I must say that my parents were virologists, they were engaged in the polio campaign. In the 70s, my mother studied how antibodies to polio vaccine are formed in children, and she found that many children do not form antibodies. It turned out that in the intestines in children at this time there was an asymptomatic infection of another harmless enterovirus. And it caused nonspecific protection against the polio virus. Therefore, vaccine poliovirus could not induce antibodies in these children. These harmless viruses have been isolated from the intestines of healthy children. And on their basis, live enterovirus vaccines were created, which were tested in order to prevent some other unknown infections.
And so we decided to resume the approach that my mother proposed when using the enterovirus panel. It turned out that those patients who are not sensitive to one virus may be sensitive to another. There was an idea of selecting a virus for a patient. We have developed a whole panel of our own viruses, which may also have enhanced properties. We are continuing this development.
- Your viruses can defeat cancer. Are there viruses that cause tumor development?
- Yes. For example, cervical cancer in 95% of cases is caused by the papilloma virus. Now there are even vaccines against oncogenic papillomoviruses of the 16-18th serotype, which are used for girls so as not to get cervical cancer. But this is the biggest example. In most cancers, the viral nature can now be completely ruled out.
- Do you use natural viruses or construct them?
- We have different viruses. As I said, the first panel was isolated from the intestines of healthy children. These are natural non-pathogenic viruses, which, incidentally, protect children well from many viral infections. In addition, we make synthetic and recombinant viruses when we introduce certain changes in their composition that enhance their oncolytic properties.
- There are still places on the planet where there can be a lot of viruses, which we still have no idea about. For example, those that live in the deep ocean. What do you think, if suddenly someone undertakes to study the ocean, precisely from the point of view of viruses, there might be useful for you there?

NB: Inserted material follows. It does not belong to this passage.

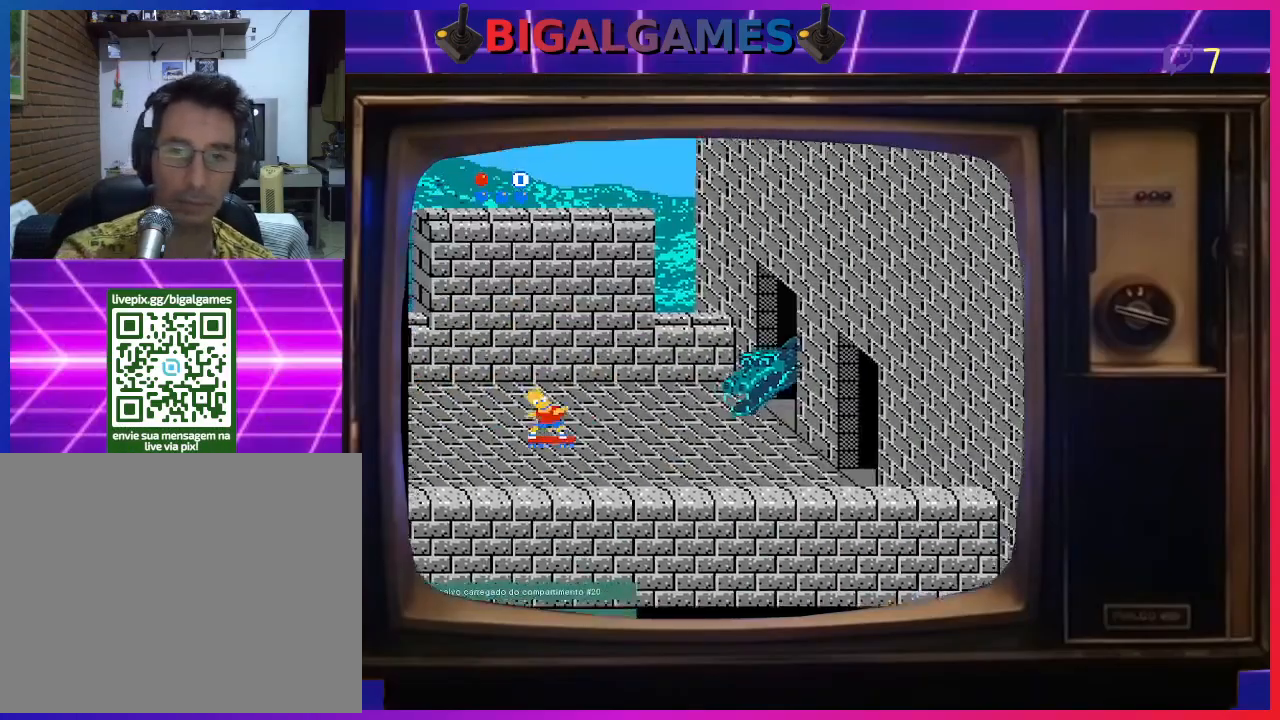
{"buttons": ["DPAD_DOWN"], "right_stick": "center", "events": []}
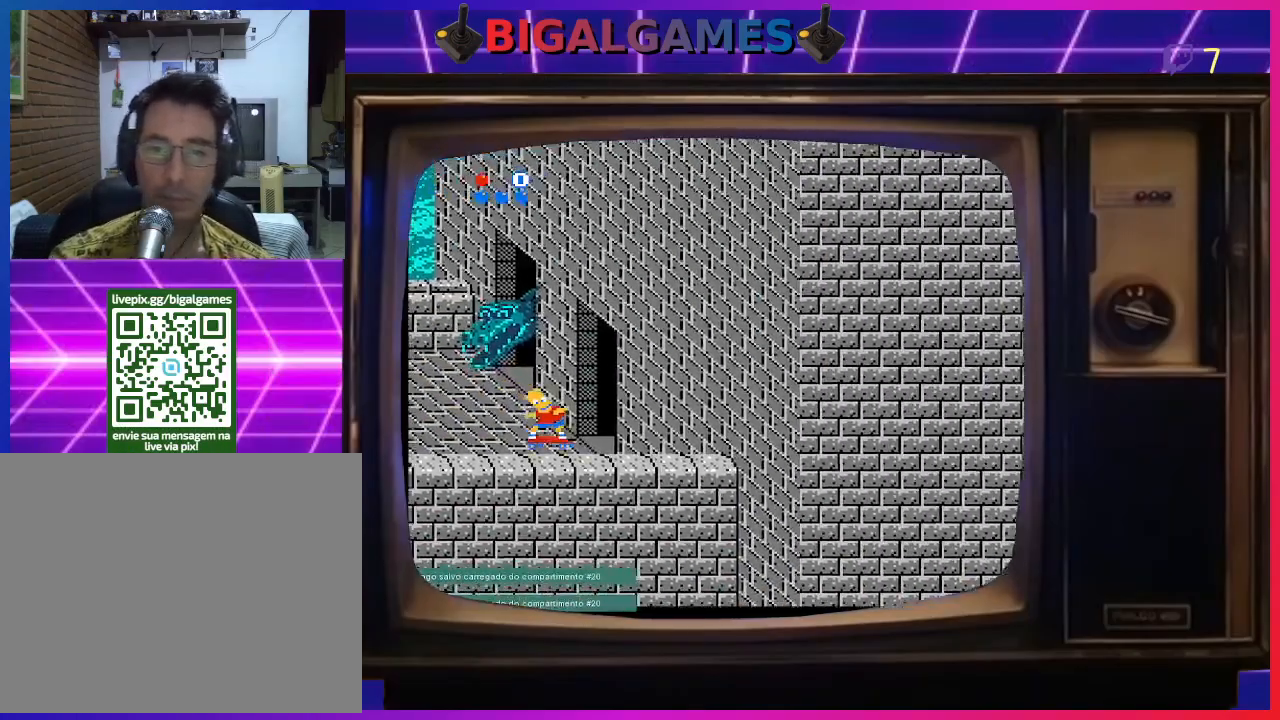
{"buttons": ["DPAD_UP"], "right_stick": "center", "events": [[100, "DPAD_DOWN", "up"], [200, "DPAD_UP", "down"]]}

- Yes, and now this is also a very hot topic. When they developed a method for sequencing genomes, DNA, RNA, the temptation arose: to filter waste water, ocean water, from ponds, seas. We have already drilled a well in Antarctica to the ancient lake to see what is there and to isolate biological components from there and to sequence them. And it turns out that we are surrounded by a huge number of viruses that are absolutely harmless. And the impression is that our initial idea of viruses as something harmful and causing only disease is wrong. A pathogenic virus is the exception rather than the rule.